The authors state that the screening program they reviewed (not one that was part of the beyondblue program) “did not meet the primary objective” of screening three times in the first 12 months. In the first instance, the methodology of this study is problematic, relying on retrospective case records. Second, this expectation may be quite unrealistic and not in itself a measure of failure. As the authors agree, identification is problematic without screening and, as Lumley et al.'s study2 highlights, just being sensitive to the woman, no matter how well trained, is also inadequate and does not increase the identification.
The beyondblue program screened more than 40,000 women, most done as part of routine care. For more than 17,000 of these, in New South Wales where screening is routine, all women participated so there was no dropout/refusal; while those who participated in the follow-up may have found it less problematic, this is a problem of all research participation.
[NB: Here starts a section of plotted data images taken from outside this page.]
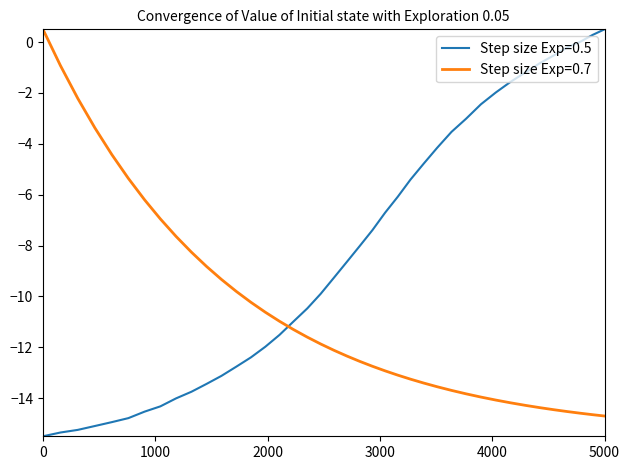

What is the value of the 17th point from the left?

-6.7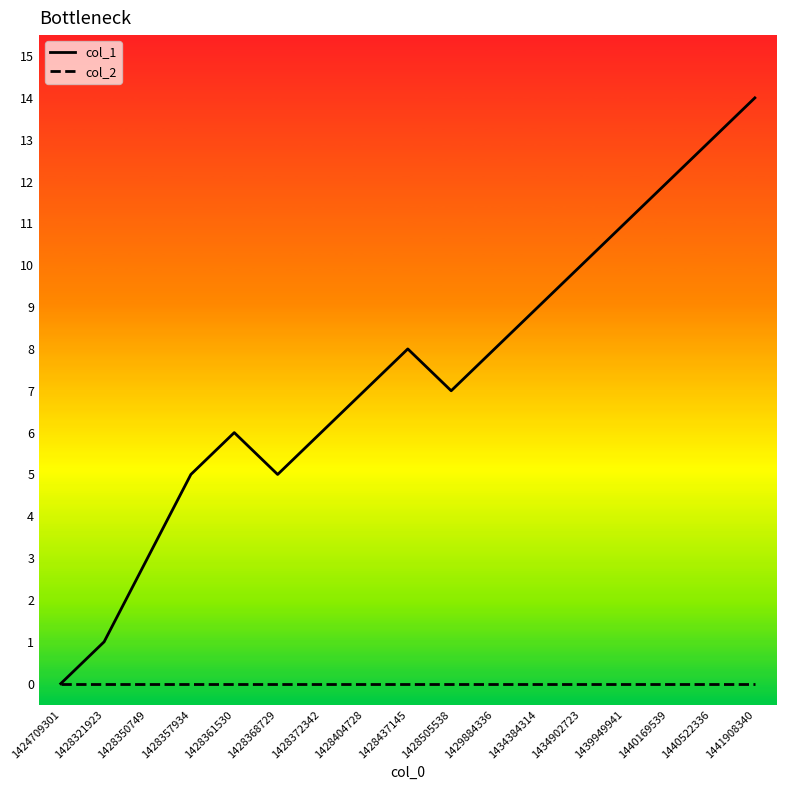

What are all the series names shown in the legend?

col_1, col_2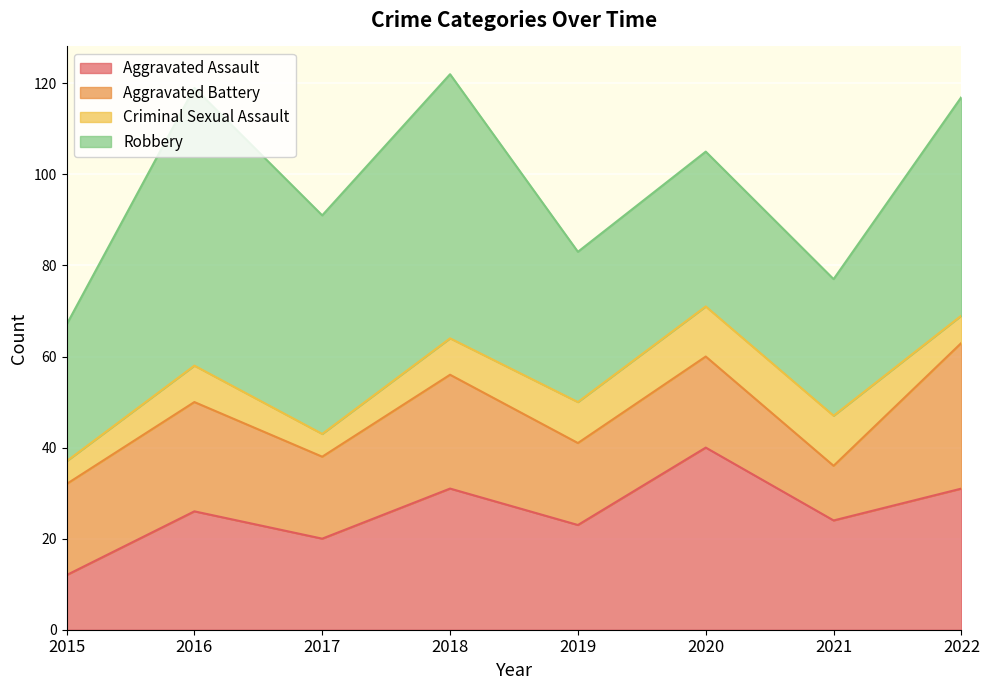

Does the chart display data point markers on the line(s)?

No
The authors state that women prefer to talk about their problems rather than complete a questionnaire. This is how the Edinburgh Postnatal Depression Scale (EPDS) should be used and how our program asked for it to be used – only as a talking point to ensure that depression is part of routine care just as blood pressure, urinary glucose and other physical care is. Some women will choose to not complete it accurately or deny their symptoms because of issues such as stigma. Our own qualitative study on why women don’t seek or delay seeking help3 shows that it is not screening that is the problem, but such things as societal pressures and lack of information. These women do get into help eventually, but by then much more long-term issues will have arisen with potential negative impact on child development. We know that not routinely asking does not work, but treatments do – we need to work to ensure they are identified as soon as possible. The argument should not be about whether screening should be universal or not (and other authors have concluded that it is effective4,5), but rather how we should be asking about emotional mental health in a routine, universal way that promotes decreasing stigma and accessing of services.
The beyondblue program did recommend routine screening. The current process, again funded by beyondblue, is looking at what this screening should entail – and maybe for everyone it will not include the EPDS, but routine emotional health questions. But the recommendation was also very clear that any routine ‘screening’ MUST include adequate support and training of staff AND adequate pathways to care. In other words, best evidence-based care for early identification and treatment.